Por una parte, la telaraña mundial en la que hemos caído es tan compleja, depende de cálculos tan inhumanos, presagia tales catástrofes, que nos sentimos sobrepasados en nuestra responsabilidad al respecto: una impotencia así ante el Titán nos incita a dejar de considerar el porvenir y a refugiarnos en un presente sin presencia en el mundo concreto, sin legado ni tarea histórica o social (los vendedores de Carpe diem no cesan de hablar de “estado de resonancia armoniosa con el mundo”, mientras que, en las minas del Congo, hay esclavos negros reventados de extraer los minerales que sirven para que funcionen nuestros dispositivos convivales). Por otra parte, la impulsividad agresiva del sistema nos lleva a reaccionar, a invertir las tendencias, pero sin invertir la máquina que las produce: permanecemos en la impulsividad, pero en una impulsividad pacífica, la de una paz interior que creemos que se nos daría inmediatamente —porque es preferible, con mucho, el atajo del clic al camino de la cruz.
No obstante, nos equivocaríamos acusando a los pobres adeptos al Consumers Electronic Show. Este movimiento viene de mucho más atrás.

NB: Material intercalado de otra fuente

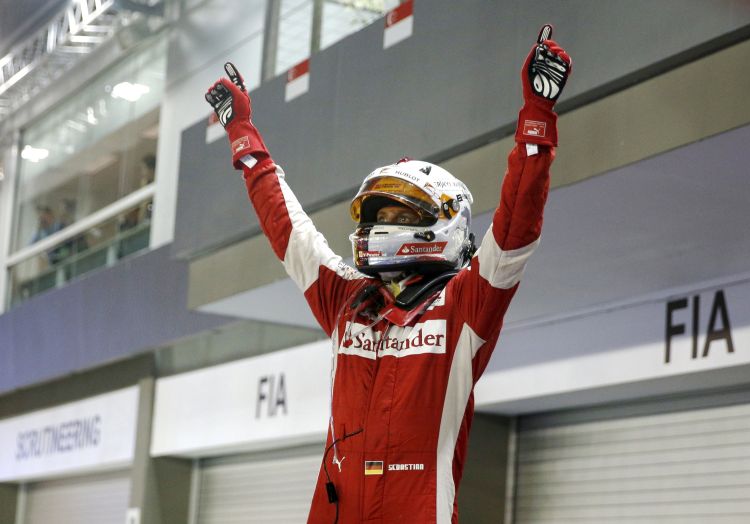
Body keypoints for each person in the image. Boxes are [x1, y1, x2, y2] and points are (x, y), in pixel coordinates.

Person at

Me temo que el mismo Horacio no lo tenía muy claro. Incluso algunos sabios cristianos han interpretado el mandamiento evangélico de no preocuparse del mañana (Mt 6, 34) como una llamada de Cristo a vivir de instante en instante con la profundidad de un pez rojo en su pecera (cuando leen: “A cada día le basta su propio mal”, ellos oyen: “A cada día le basta su propio bienestar”). A decir verdad, la religión de la instantaneidad es el resultado de toda una historia de la metafísica donde se afirma la primacía del presente. Según esa metafísica, el ser que es en plenitud es el ser actual, enteramente dado, sin reserva alguna, sin ninguna potencialidad, y percibe el porvenir como la señal de una insuficiencia y la necesidad de un complemento. Pero, ¿no afirma Tomás de Aquino el ser sobre todo como acto? Ciertamente, pero aparca en sentido contrario: el acto, para él, no es la simple actualidad. Es potencia activa, bondad, fecundidad y, por tanto, está cargado de porvenir. Así ocurre, de forma excelente, en la presencia sustancial de Cristo en la Eucaristía: lleva consigo todo un impulso de misión y de visión futura.

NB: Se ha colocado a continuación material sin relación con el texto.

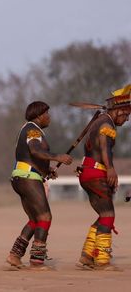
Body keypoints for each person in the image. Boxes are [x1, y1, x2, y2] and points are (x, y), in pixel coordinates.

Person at [5, 101, 72, 270]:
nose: (49, 117)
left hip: (22, 176)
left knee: (35, 219)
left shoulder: (29, 129)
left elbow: (31, 156)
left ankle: (15, 255)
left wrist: (46, 170)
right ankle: (36, 261)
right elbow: (35, 151)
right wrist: (58, 157)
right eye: (47, 114)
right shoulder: (33, 129)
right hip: (28, 178)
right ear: (38, 115)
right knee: (45, 217)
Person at [75, 85, 131, 271]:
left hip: (87, 172)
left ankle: (87, 255)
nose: (127, 118)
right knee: (108, 215)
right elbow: (104, 146)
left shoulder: (98, 121)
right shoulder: (107, 125)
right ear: (119, 110)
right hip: (96, 172)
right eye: (126, 115)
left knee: (103, 214)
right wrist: (110, 169)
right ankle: (102, 261)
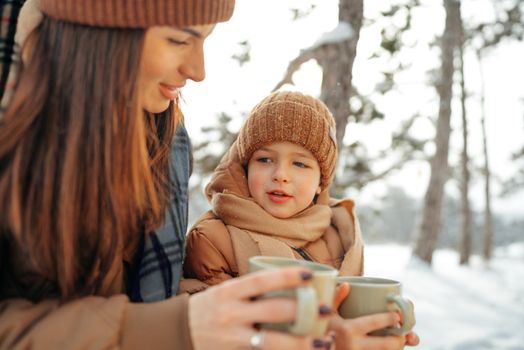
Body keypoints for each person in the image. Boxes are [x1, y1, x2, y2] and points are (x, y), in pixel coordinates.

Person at [0, 0, 419, 349]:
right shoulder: (15, 126)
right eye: (180, 38)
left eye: (205, 39)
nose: (198, 70)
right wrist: (177, 327)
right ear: (102, 31)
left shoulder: (163, 139)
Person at [183, 91, 365, 288]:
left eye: (300, 164)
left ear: (321, 182)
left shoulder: (339, 236)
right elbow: (218, 314)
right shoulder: (213, 239)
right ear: (246, 168)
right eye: (265, 160)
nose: (280, 175)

La verdadera presencia es atención, y la atención obra siempre un horizonte de espera y de trabajo. Estar atento a algo o a alguien es velar por él y acompañar su crecimiento y luego su fructificación. Pero también, y recíprocamente, cuando el otro está ahí, cerca de mí, cuando aparece como lo que es, a saber, mi prójimo, su misma presencia escapa al presente, porque incita a la aventura del encuentro, de la justicia y del amor. Lévinas dixit: “La relación con el otro es la ausencia del otro; no ausencia pura y simple, no ausencia de pura nada, sino ausencia dentro de un horizonte de porvenir”.

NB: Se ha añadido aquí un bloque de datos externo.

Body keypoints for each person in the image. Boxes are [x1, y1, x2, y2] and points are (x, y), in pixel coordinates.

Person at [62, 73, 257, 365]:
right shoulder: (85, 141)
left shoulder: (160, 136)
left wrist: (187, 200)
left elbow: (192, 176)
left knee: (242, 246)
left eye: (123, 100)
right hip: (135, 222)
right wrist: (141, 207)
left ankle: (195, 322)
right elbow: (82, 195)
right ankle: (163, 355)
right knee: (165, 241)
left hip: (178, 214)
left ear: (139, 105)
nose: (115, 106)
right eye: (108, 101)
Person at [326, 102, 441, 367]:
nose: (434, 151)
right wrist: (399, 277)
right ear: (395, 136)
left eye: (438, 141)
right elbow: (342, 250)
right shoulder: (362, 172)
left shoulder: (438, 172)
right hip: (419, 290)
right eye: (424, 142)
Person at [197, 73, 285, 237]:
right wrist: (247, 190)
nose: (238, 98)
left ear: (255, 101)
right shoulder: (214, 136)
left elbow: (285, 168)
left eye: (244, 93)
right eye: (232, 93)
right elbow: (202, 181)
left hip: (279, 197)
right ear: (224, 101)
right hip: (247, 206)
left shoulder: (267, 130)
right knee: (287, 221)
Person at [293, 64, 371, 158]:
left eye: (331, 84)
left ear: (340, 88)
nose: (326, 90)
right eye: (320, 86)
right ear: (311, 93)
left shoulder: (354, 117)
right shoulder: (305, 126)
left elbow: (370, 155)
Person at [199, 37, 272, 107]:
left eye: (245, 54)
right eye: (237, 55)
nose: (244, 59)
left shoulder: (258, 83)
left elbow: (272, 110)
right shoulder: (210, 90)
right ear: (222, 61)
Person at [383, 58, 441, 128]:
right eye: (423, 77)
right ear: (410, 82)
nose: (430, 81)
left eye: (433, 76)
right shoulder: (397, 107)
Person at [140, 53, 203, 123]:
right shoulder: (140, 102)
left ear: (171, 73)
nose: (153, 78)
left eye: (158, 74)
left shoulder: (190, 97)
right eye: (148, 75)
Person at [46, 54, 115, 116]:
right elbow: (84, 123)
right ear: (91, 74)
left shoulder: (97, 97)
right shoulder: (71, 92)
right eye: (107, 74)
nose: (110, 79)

La espiritualidad del instante está hecha a medida para la era tecnológica. Sus sujetos no tienen padres a quienes heredar, no tienen hijos a quienes transmitir, no tienen mujer a quien serle fiel (sería demasiado porvenir o demasiado pasado), y descargan así la preocupación de asegurar su subsistencia en la gran maquinaria social.